In this section, we are going to illustrate a number of ways on how to use our plan module.

Launching mode concepts

Since plan was designed for being resilient, a number of launching concepts had to be introduced to meet operational users requirements in a production environment. Namely:

  • WITH_LAST_COMMITTED_FROM_START_TO_END_DATE

    activated when a start date and stop date is defined in plan_settings

  • WITH_LAST_COMMITTED_FROM_START_DATE

    activated when only a start date is defined in plan_settings (in this mode, date of last successful execution takes priority if exists.)

  • WITH_LAST_COMMITTED_TO_END_DATE

    activated when only an end date is defined in plan_settings (in this mode, date of last successful execution is taken into account)

  • WITH_LAST_COMMITTED

    activated when neither start date nor end date is defined in plan_settings (in this mode, recovery date of last successful execution is taken into account)

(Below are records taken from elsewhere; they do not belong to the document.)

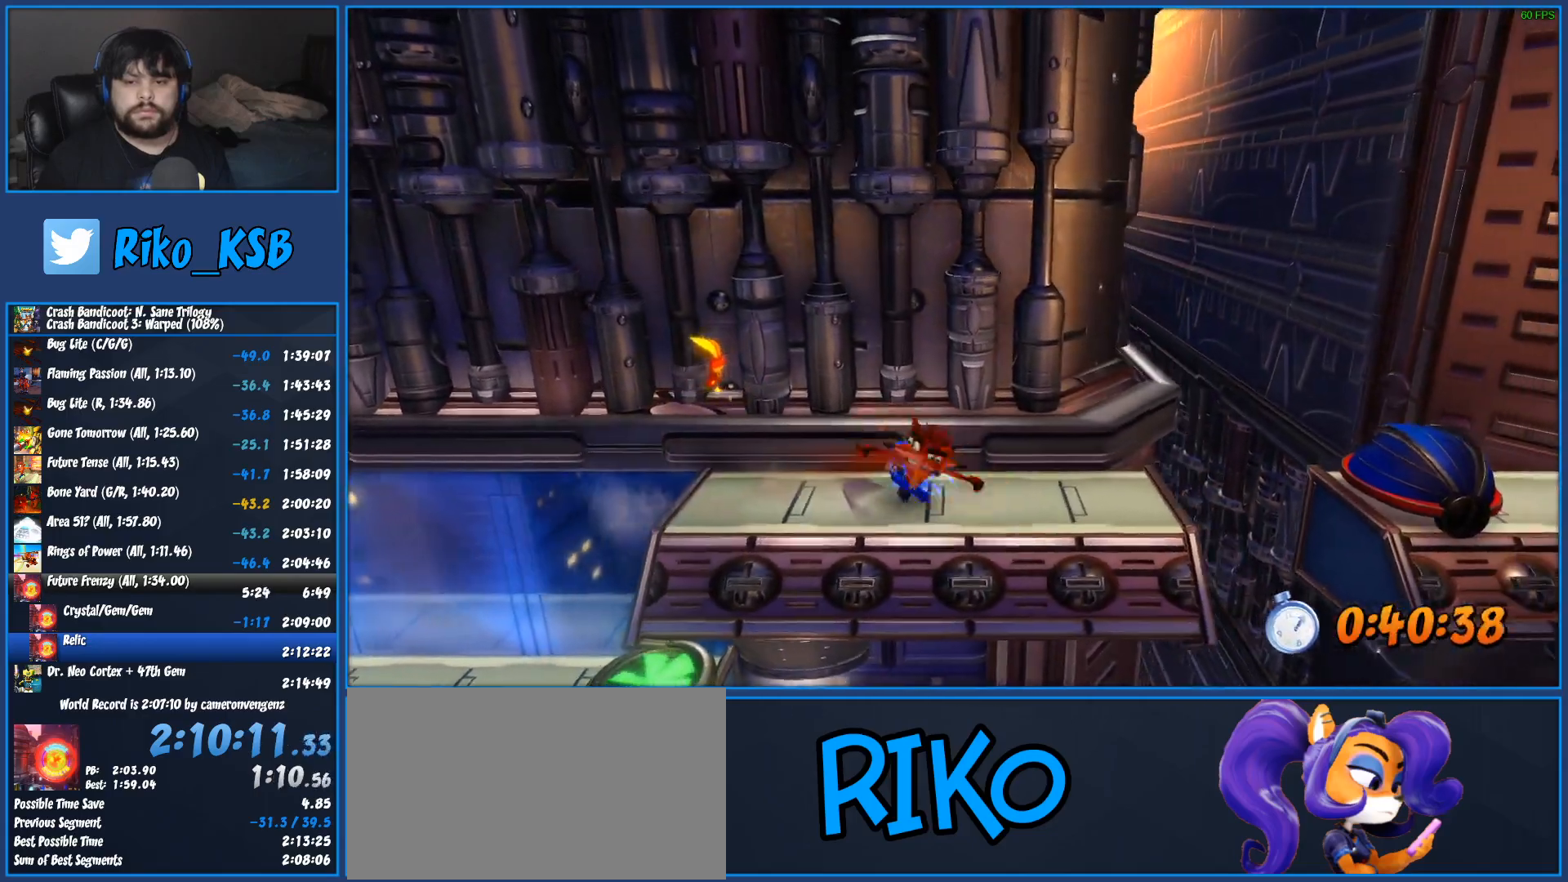
{"buttons": ["CROSS", "R1"], "left_stick": "center", "events": [[50, "SQUARE", "up"], [300, "R1", "down"], [467, "CROSS", "down"]]}
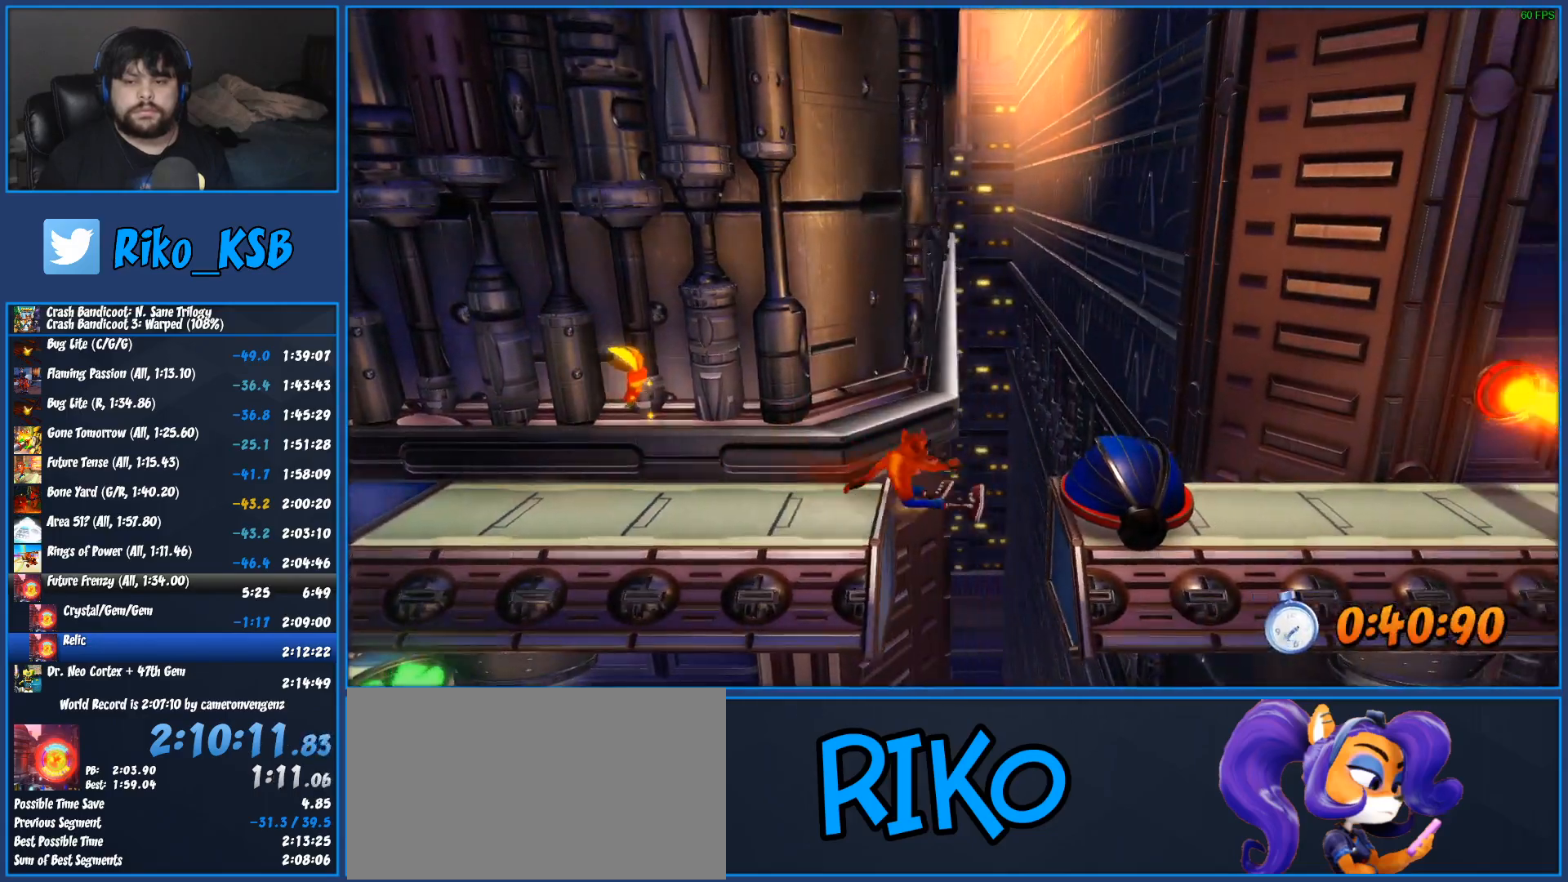
{"buttons": ["CROSS", "SQUARE", "R1"], "left_stick": "center", "events": [[67, "SQUARE", "down"]]}
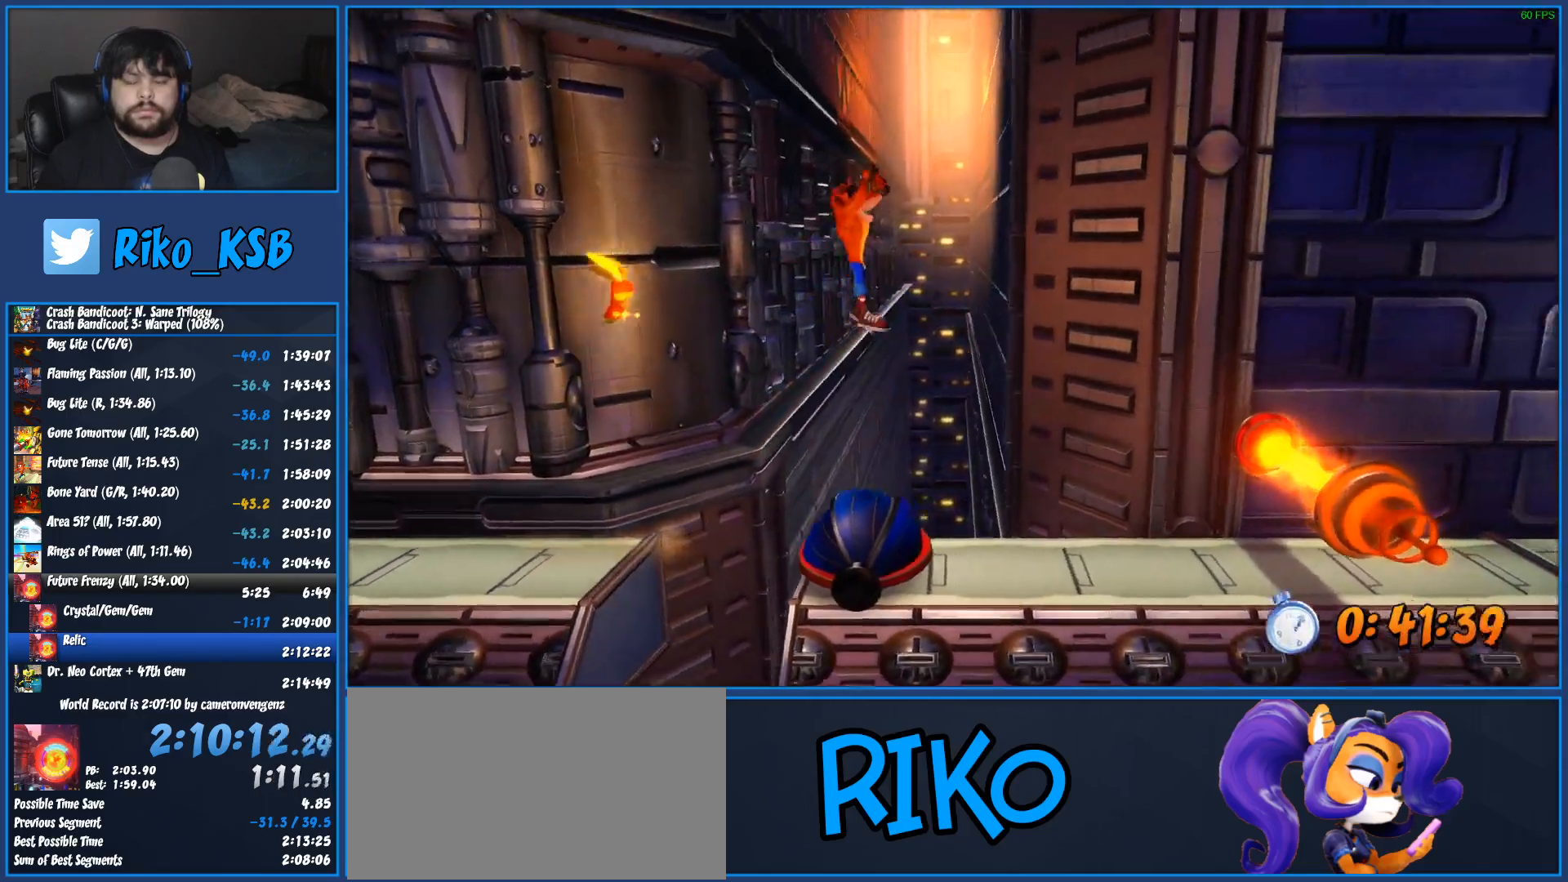
{"buttons": [], "left_stick": "center", "events": [[117, "R1", "up"], [133, "CROSS", "up"], [133, "SQUARE", "up"]]}
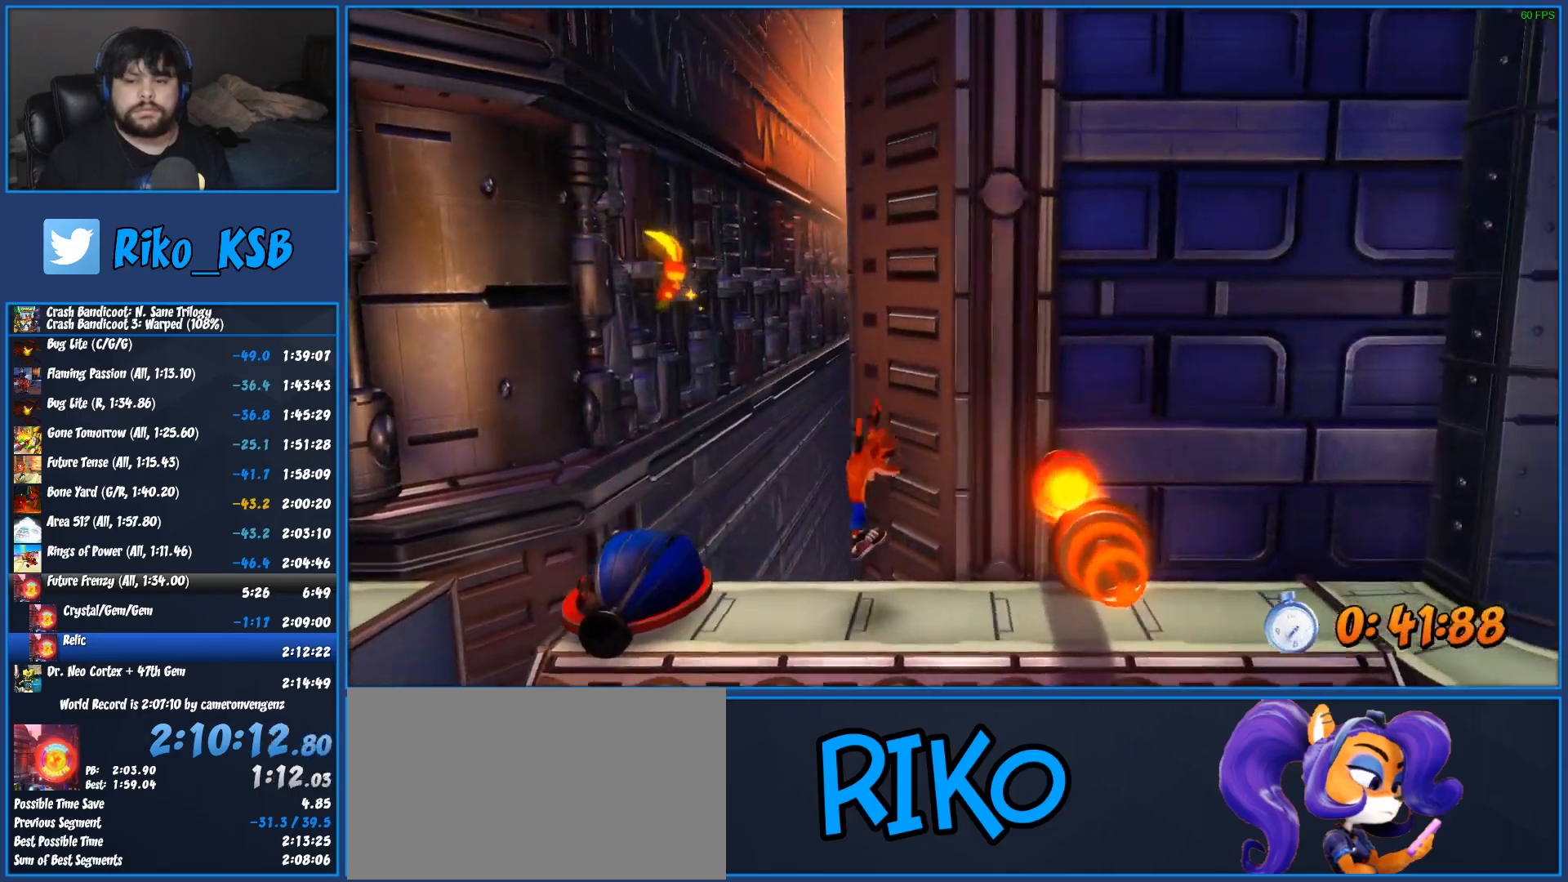
{"buttons": ["SQUARE"], "left_stick": "center", "events": [[250, "R1", "down"], [400, "R1", "up"], [483, "SQUARE", "down"]]}
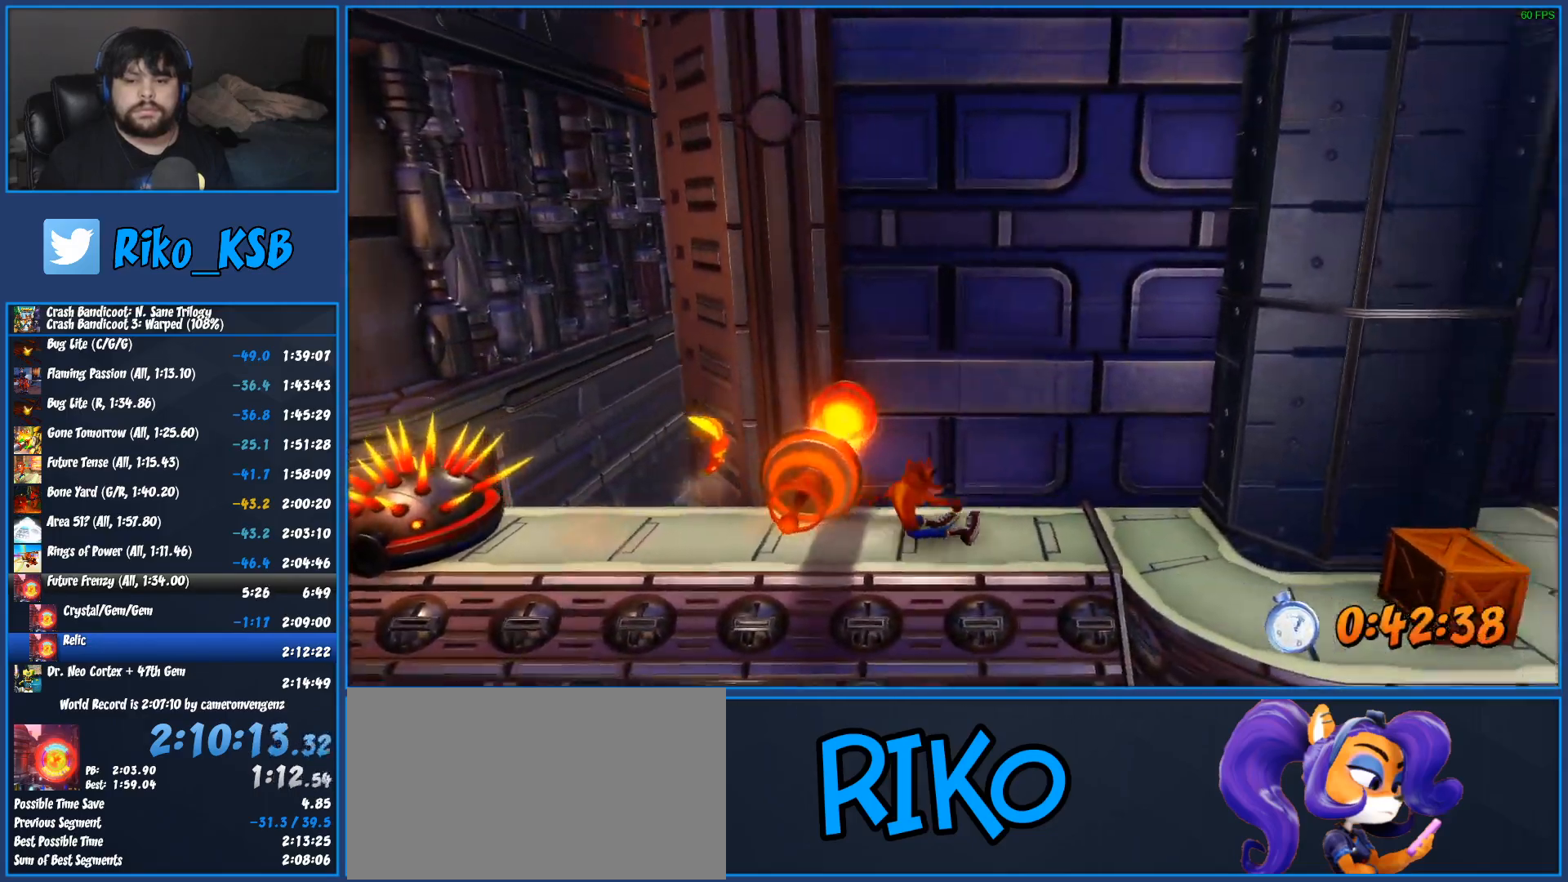
{"buttons": ["SQUARE"], "left_stick": "center"}
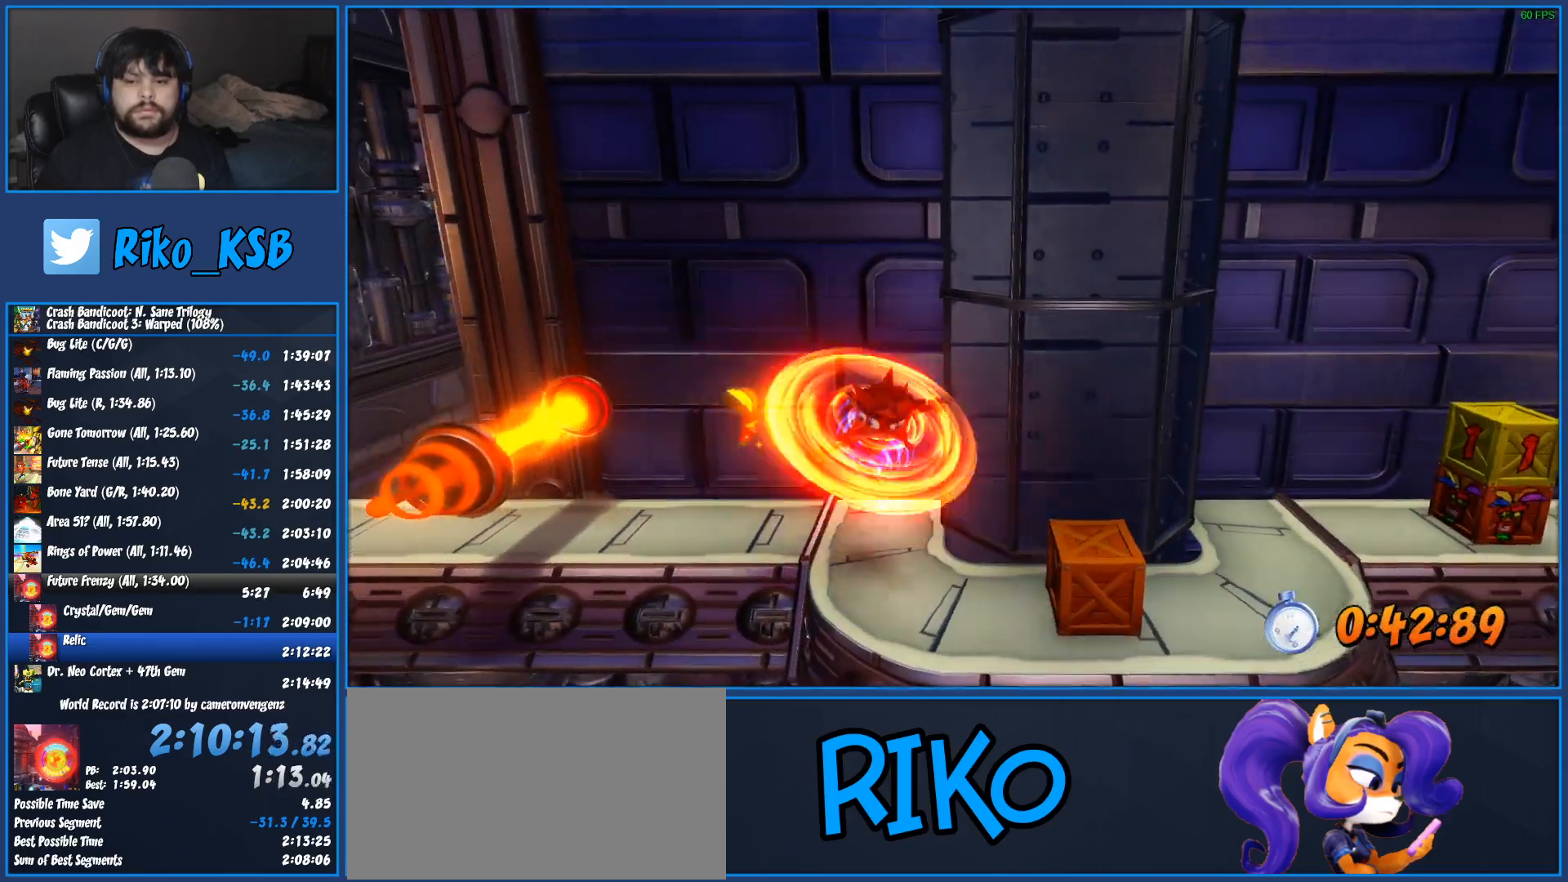
{"buttons": [], "left_stick": "center"}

  • WITHOUT_LAST_COMMITTED

    activated when a plan is launched without --last-committed argument

Plan LOG types

  • PLAN_FIRST_EXECUTION

    When neither recovery index nor document is found with required plan information

  • PLAN_RESUMED_FROM_CHECKPOINT

    When a recovery document is found containing needed meta data for our plan to resume from

  • PLAN_IGNORED_LAST_COMMITTED_START_DATE

    When plan is launched in WITH_LAST_COMMITTED_FROM_START_DATE

  • PLAN_UPTIME

    Plan metrics where you can find the uptime value (in seconds) of the plan process

Job LOG types

  • JOB_STARTED

    When a job executed by a plan begins

  • JOB_ENDED

    When a job executed by a plan ends

  • JOB_FAILED

    When a job executed by a plan fails to end

  • ERROR

    When something unexpected happened

This section explains how to launch punchline plans in practice. For that a list of useful commands to keep in mind which can be found below.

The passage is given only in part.